Output exactly the lines from the one with "Permainan Tradisional" through the last line of the data below, both included, and nothing more.

###

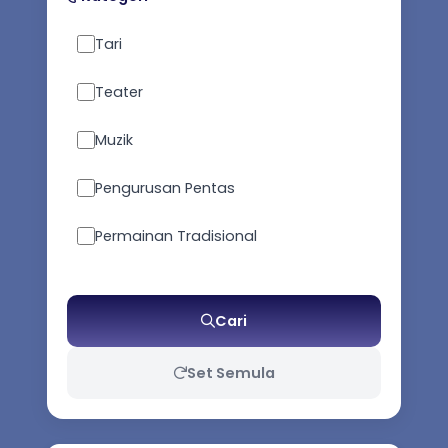
Tari
Teater
Muzik
Pengurusan Pentas
Permainan Tradisional
Seni Pertahanan Diri
Cari
Kesusasteraan
Set Semula
Busana Tradisional / Kostum
Persembahan / Props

###

§ **Result**
Permainan Tradisional
Seni Pertahanan Diri
Cari
Kesusasteraan
Set Semula
Busana Tradisional / Kostum
Persembahan / Props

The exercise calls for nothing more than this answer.